Additional risks and factors are identified under “Risk Factors” in Towers Watson’s Annual Report on Form 10-K, filed on August 29, 2011, with the SEC, as supplemented by disclosure in Towers Watson’s Quarterly Report on Form 10-Q filed on February 7, 2012.
You should not rely upon forward-looking statements as predictions of future events because these statements are based on assumptions that may not come true and are speculative by their nature. Towers Watson does not undertake an obligation to update any of the forward-looking information included in this document, whether as a result of new information, future events, changed expectations or otherwise.
Use of Non-GAAP Measures
In order to assist investors in understanding the company’s core operating results, we present Adjusted Diluted Earnings Per Share, a non-U.S. GAAP financial measure, to eliminate the effect of acquisition-related expenses from the financial results of our operations. The company’s management uses this measure to evaluate the performance of the business and for financial planning. The company believes that Adjusted Diluted Earnings Per Share is a relevant and useful measure widely used by analysts, investors and other interested parties in our industry to provide a baseline for evaluating and comparing our operating results.

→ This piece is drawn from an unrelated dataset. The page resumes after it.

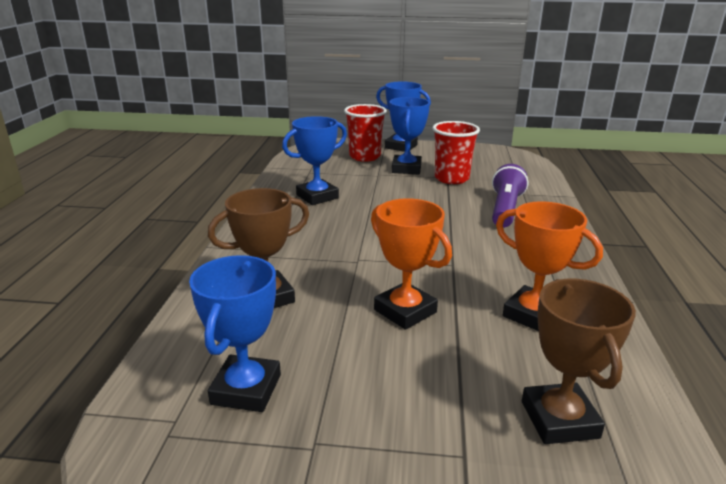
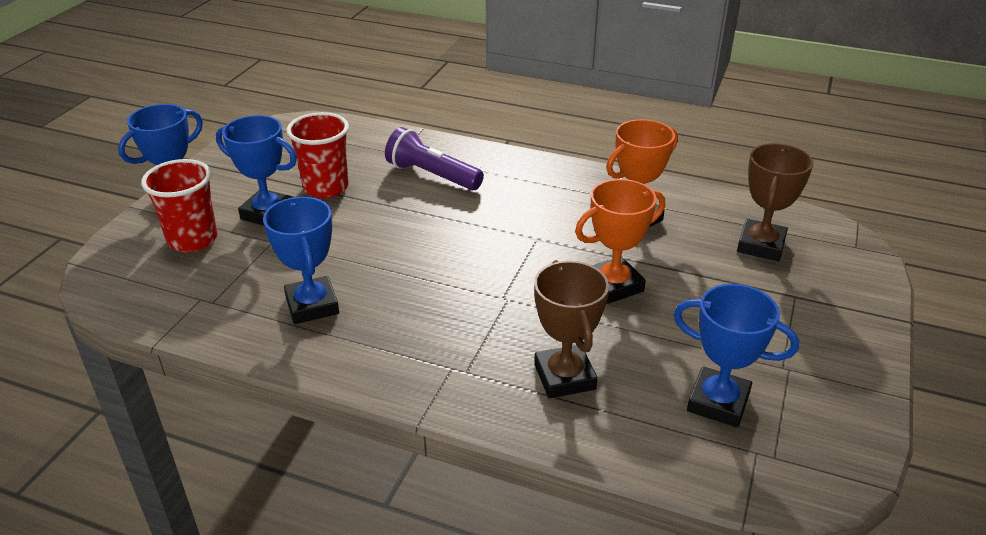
camera: 75 degrees left, 10 degrees up
brown trophy [522,279,636,444] -> brown trophy turned 75 degrees counterclockwise [737,143,813,261]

Since the merger in January 2010, we have incurred significant acquisition-related expenses related to the transaction and integration activities necessary to combine Watson Wyatt and Towers Perrin. These acquisition-related expenses include transaction and integration costs, severance costs, non-cash charges for amortization of intangible assets and stock-based compensation costs from the issuance of merger-related restricted shares. Adjusted Diluted Earnings Per Share is important in illustrating what our operating results would have been (or will be) had we not incurred these acquisition-related expenses. We consider Adjusted Diluted Earnings Per Share to be an important financial measure, which we use to internally evaluate and assess our core operations, and benchmark our operating results against our competitors.